= Problem to solve =
Rewrite the text of the data below, substituting "Zestaw Wedel z białym winem" for every occurrence of "Zestaw Wedel z różowym winem" and changing nothing else. Omit the pictures from your answer.

= Source data =

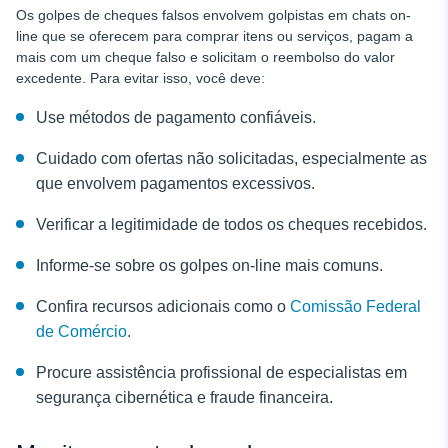
Os golpes de cheques falsos envolvem golpistas em chats on-
line que se oferecem para comprar itens ou serviços, pagam a
mais com um cheque falso e solicitam o reembolso do valor
excedente. Para evitar isso, você deve:
Use métodos de pagamento confiáveis.
Cuidado com ofertas não solicitadas, especialmente as
que envolvem pagamentos excessivos.
Verificar a legitimidade de todos os cheques recebidos.
Informe-se sobre os golpes on-line mais comuns.
Confira recursos adicionais como o
Comissão Federal
de Comércio
.
Procure assistência profissional de especialistas em
segurança cibernética e fraude financeira.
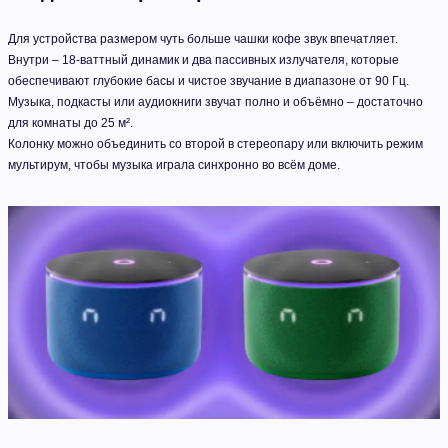
Для устройства размером чуть больше чашки кофе звук впечатляет.
Внутри – 18-ваттный динамик и два пассивных излучателя, которые
обеспечивают глубокие басы и чистое звучание в диапазоне от 90 Гц.
Музыка, подкасты или аудиокниги звучат полно и объёмно – достаточно
для комнаты до 25 м².
Колонку можно объединить со второй в стереопару или включить режим
мультирум, чтобы музыка играла синхронно во всём доме.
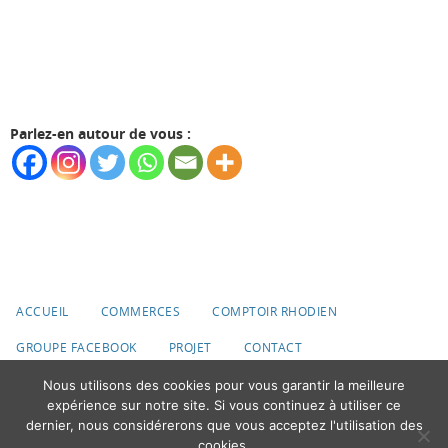
Parlez-en autour de vous :
ACCUEIL
COMMERCES
COMPTOIR RHODIEN
GROUPE FACEBOOK
PROJET
CONTACT
Nous utilisons des cookies pour vous garantir la meilleure
© 2020 Ville du Roeulx
expérience sur notre site. Si vous continuez à utiliser ce
dernier, nous considérerons que vous acceptez l'utilisation des
Fonctionne avec
Nirvana
&
WordPress.
cookies.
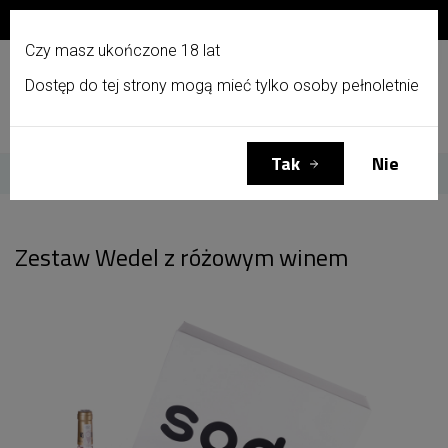
Zapisz się do newslettera i otrzymaj 10% zniżki!
PL
Czy masz ukończone 18 lat
Dostęp do tej strony mogą mieć tylko osoby pełnoletnie
Menu
Zaloguj się
Koszyk
(0)
Tak
Nie
Strona główna
Zestaw Wedel z różowym winem
Zestaw Wedel z różowym winem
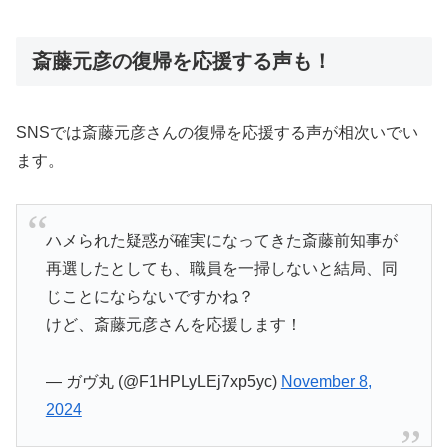
斎藤元彦の復帰を応援する声も！
SNSでは斎藤元彦さんの復帰を応援する声が相次いでい
ます。
ハメられた疑惑が確実になってきた斎藤前知事が
再選したとしても、職員を一掃しないと結局、同
じことにならないですかね？
けど、斎藤元彦さんを応援します！
— ガヴ丸 (@F1HPLyLEj7xp5yc)
November 8,
2024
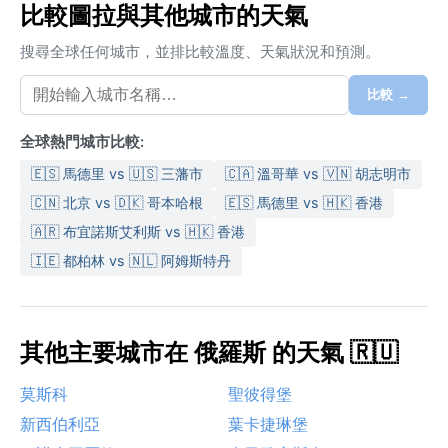
比較圖拉與其他城市的天氣
搜尋全球任何城市，並排比較溫度、天氣狀況和預測。
比較 →
全球熱門城市比較:
🇪🇸 馬德里 vs 🇺🇸 三藩市
🇨🇦 溫哥華 vs 🇻🇳 胡志明市
🇨🇳 北京 vs 🇩🇰 哥本哈根
🇪🇸 馬德里 vs 🇭🇰 香港
🇦🇷 布宜諾斯艾利斯 vs 🇭🇰 香港
🇮🇪 都柏林 vs 🇳🇱 阿姆斯特丹
其他主要城市在 俄羅斯 的天氣 🇷🇺
莫斯科
聖彼得堡
新西伯利亞
葉卡捷琳堡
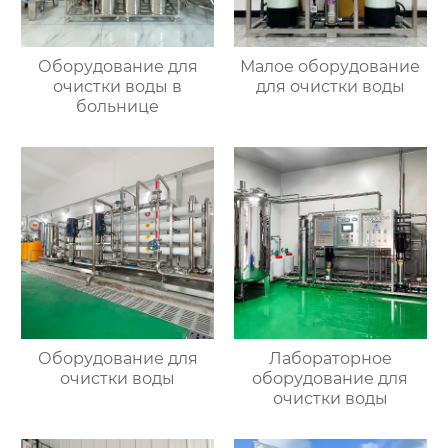
Оборудование для
Малое оборудование
очистки воды в
для очистки воды
больнице
Оборудование для
Лабораторное
очистки воды
оборудование для
очистки воды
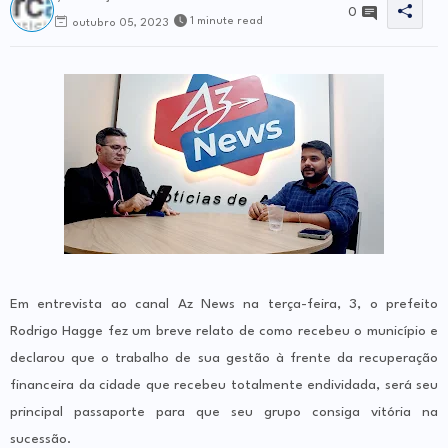
0
1 minute read
outubro 05, 2023
Em entrevista ao canal Az News na terça-feira, 3, o prefeito
Rodrigo Hagge fez um breve relato de como recebeu o município e
declarou que o trabalho de sua gestão à frente da recuperação
financeira da cidade que recebeu totalmente endividada, será seu
principal passaporte para que seu grupo consiga vitória na
sucessão.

= Reply =
Os golpes de cheques falsos envolvem golpistas em chats on-
line que se oferecem para comprar itens ou serviços, pagam a
mais com um cheque falso e solicitam o reembolso do valor
excedente. Para evitar isso, você deve:
Use métodos de pagamento confiáveis.
Cuidado com ofertas não solicitadas, especialmente as
que envolvem pagamentos excessivos.
Verificar a legitimidade de todos os cheques recebidos.
Informe-se sobre os golpes on-line mais comuns.
Confira recursos adicionais como o
Comissão Federal
de Comércio
.
Procure assistência profissional de especialistas em
segurança cibernética e fraude financeira.
Для устройства размером чуть больше чашки кофе звук впечатляет.
Внутри – 18-ваттный динамик и два пассивных излучателя, которые
обеспечивают глубокие басы и чистое звучание в диапазоне от 90 Гц.
Музыка, подкасты или аудиокниги звучат полно и объёмно – достаточно
для комнаты до 25 м².
Колонку можно объединить со второй в стереопару или включить режим
мультирум, чтобы музыка играла синхронно во всём доме.
Parlez-en autour de vous :
ACCUEIL
COMMERCES
COMPTOIR RHODIEN
GROUPE FACEBOOK
PROJET
CONTACT
Nous utilisons des cookies pour vous garantir la meilleure
© 2020 Ville du Roeulx
expérience sur notre site. Si vous continuez à utiliser ce
dernier, nous considérerons que vous acceptez l'utilisation des
Fonctionne avec
Nirvana
&
WordPress.
cookies.
Zapisz się do newslettera i otrzymaj 10% zniżki!
PL
Czy masz ukończone 18 lat
Dostęp do tej strony mogą mieć tylko osoby pełnoletnie
Menu
Zaloguj się
Koszyk
(0)
Tak
Nie
Strona główna
Zestaw Wedel z białym winem
Zestaw Wedel z białym winem
斎藤元彦の復帰を応援する声も！
SNSでは斎藤元彦さんの復帰を応援する声が相次いでい
ます。
ハメられた疑惑が確実になってきた斎藤前知事が
再選したとしても、職員を一掃しないと結局、同
じことにならないですかね？
けど、斎藤元彦さんを応援します！
— ガヴ丸 (@F1HPLyLEj7xp5yc)
November 8,
2024
比較圖拉與其他城市的天氣
搜尋全球任何城市，並排比較溫度、天氣狀況和預測。
比較 →
全球熱門城市比較:
🇪🇸 馬德里 vs 🇺🇸 三藩市
🇨🇦 溫哥華 vs 🇻🇳 胡志明市
🇨🇳 北京 vs 🇩🇰 哥本哈根
🇪🇸 馬德里 vs 🇭🇰 香港
🇦🇷 布宜諾斯艾利斯 vs 🇭🇰 香港
🇮🇪 都柏林 vs 🇳🇱 阿姆斯特丹
其他主要城市在 俄羅斯 的天氣 🇷🇺
莫斯科
聖彼得堡
新西伯利亞
葉卡捷琳堡
Оборудование для
Малое оборудование
очистки воды в
для очистки воды
больнице
Оборудование для
Лабораторное
очистки воды
оборудование для
очистки воды
0
1 minute read
outubro 05, 2023
Em entrevista ao canal Az News na terça-feira, 3, o prefeito
Rodrigo Hagge fez um breve relato de como recebeu o município e
declarou que o trabalho de sua gestão à frente da recuperação
financeira da cidade que recebeu totalmente endividada, será seu
principal passaporte para que seu grupo consiga vitória na
sucessão.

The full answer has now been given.